Text passage:
===

# Any beauty in deep set eyes?



## mama-mia99 (Feb 9, 2008)

I have 'em but don't really care for them. I hide them in the smokey eye look a lot.

Anybody out there find any beauty in deep set eyes? A MAC makeup artist once told me that deep set eyes are a good thing because they're great for the smokey eye look. But I don't see how regular eyes aren't.... Anybody else have deep set eyes? How do you feel about them? Do you love 'em or hate 'em?


----------



## ShesAutomatic (Feb 9, 2008)

I have them. I think they're okay for the most part but not when I really wanna show off an eyeshadow color and you can barely see it unless im looking down.


----------



## mama-mia99 (Feb 9, 2008)

Originally Posted by *ShesAutomatic* /img/forum/go_quote.gif I have them. I think they're okay for the most part but not when I really wanna show off an eyeshadow color and you can barely see it unless im looking down. Yup! I agree. I wish I could wear shadow and have it show more. My deep set eyes are not so bad, but they still kinda hide my shadow.

===

Given records:
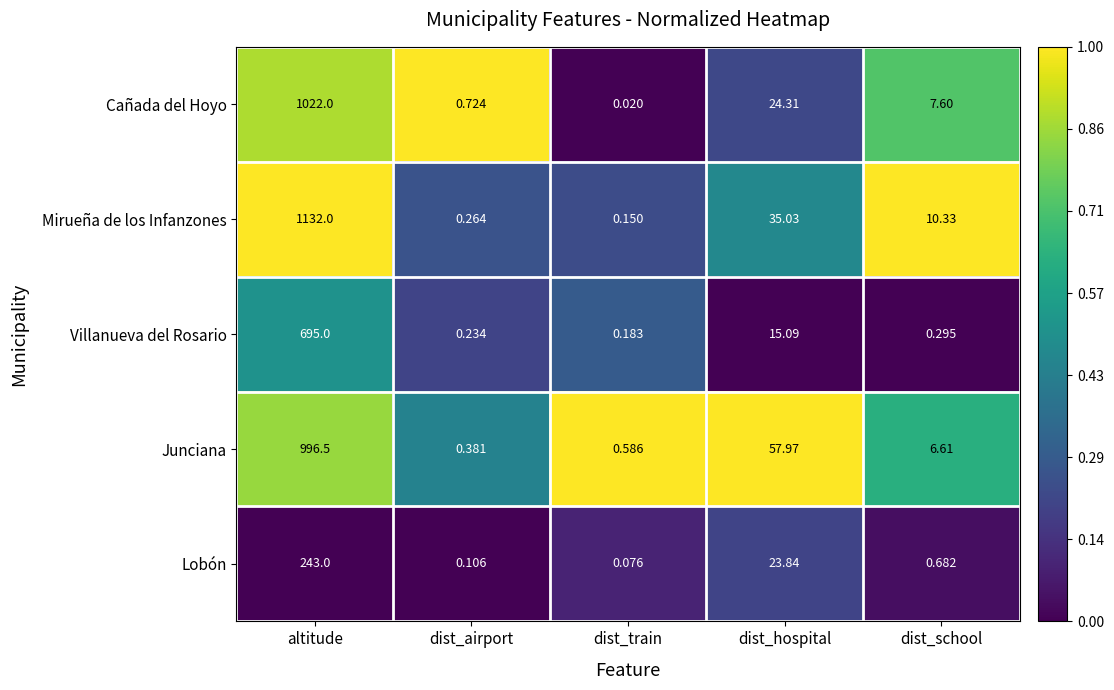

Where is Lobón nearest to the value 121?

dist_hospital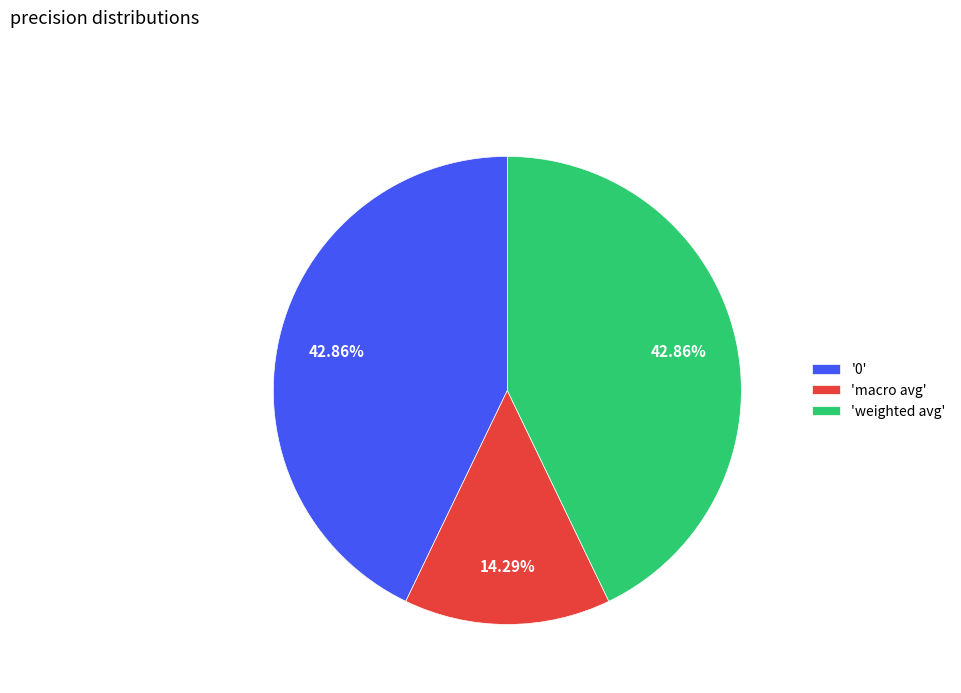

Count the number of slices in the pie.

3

===

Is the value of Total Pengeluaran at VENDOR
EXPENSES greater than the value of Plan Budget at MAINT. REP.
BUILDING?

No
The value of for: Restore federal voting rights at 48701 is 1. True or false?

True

===

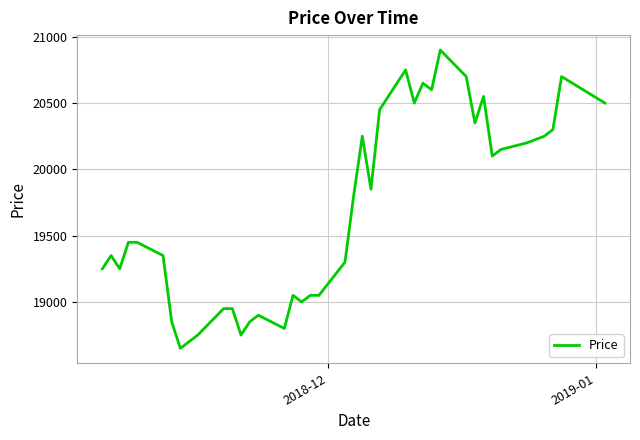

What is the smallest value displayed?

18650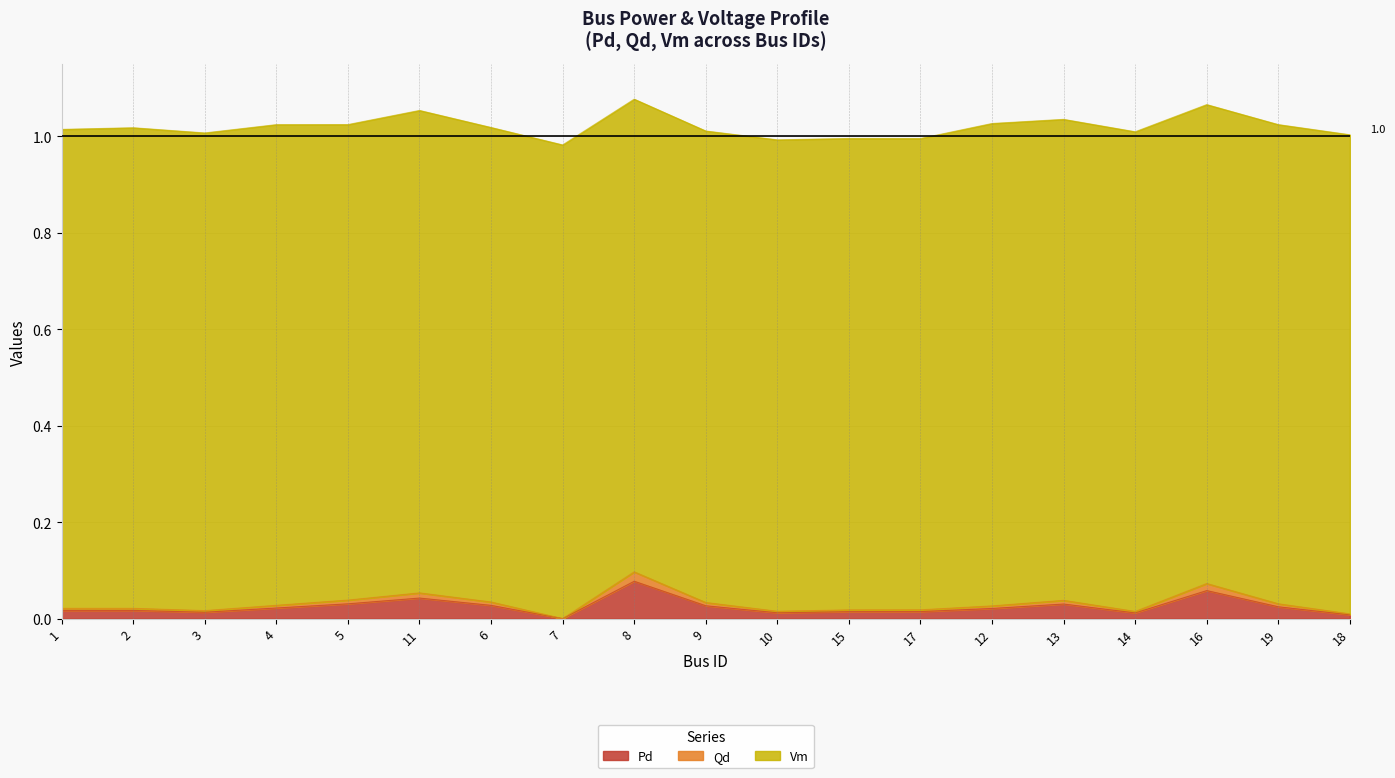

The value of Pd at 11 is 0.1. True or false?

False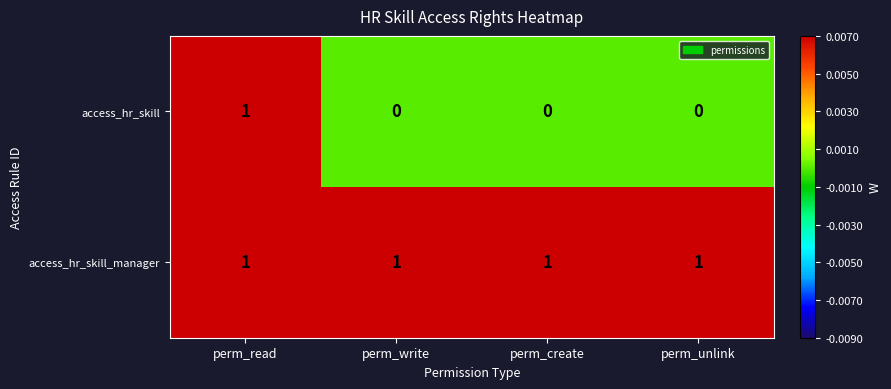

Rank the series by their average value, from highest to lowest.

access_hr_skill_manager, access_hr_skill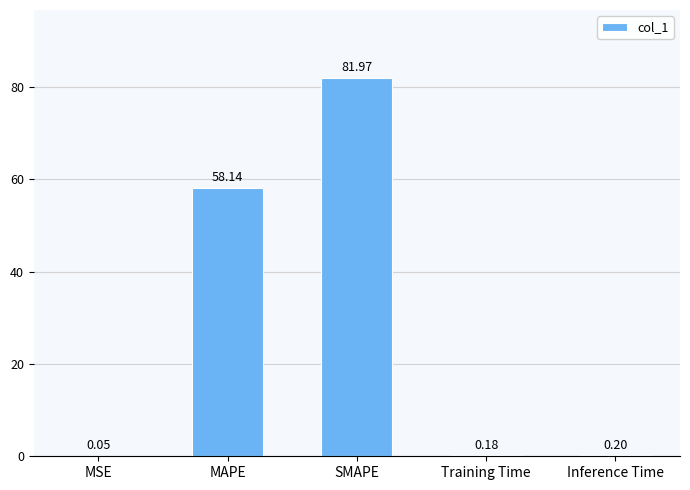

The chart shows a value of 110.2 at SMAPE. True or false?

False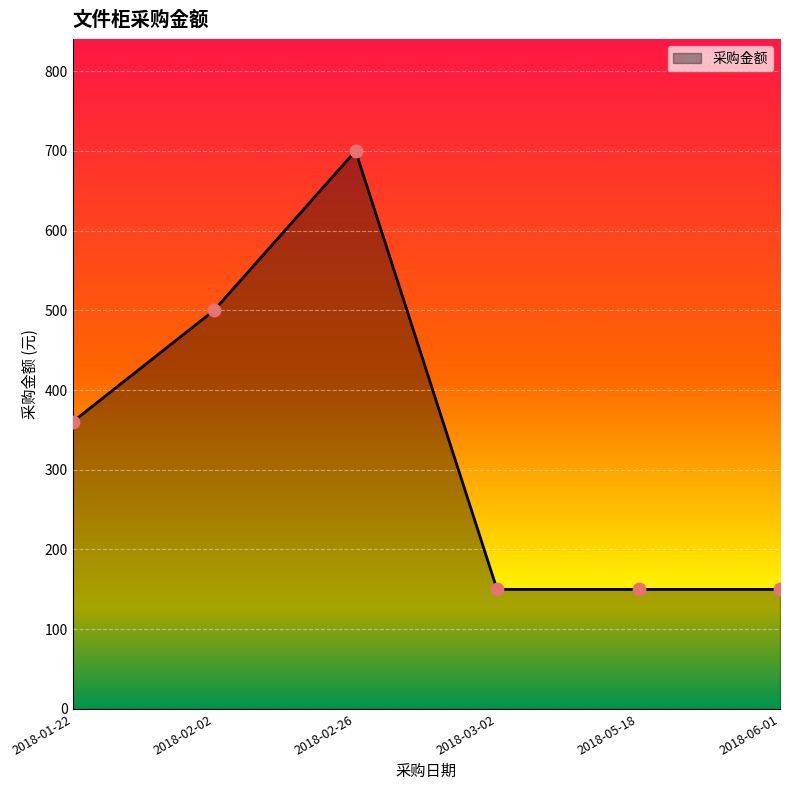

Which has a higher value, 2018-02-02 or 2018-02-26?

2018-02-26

===

Instructions for the task: In the thread about deep set eyes, what did a MAC makeup artist say deep set eyes are great for?

Answer to this exercise: The smokey eye look.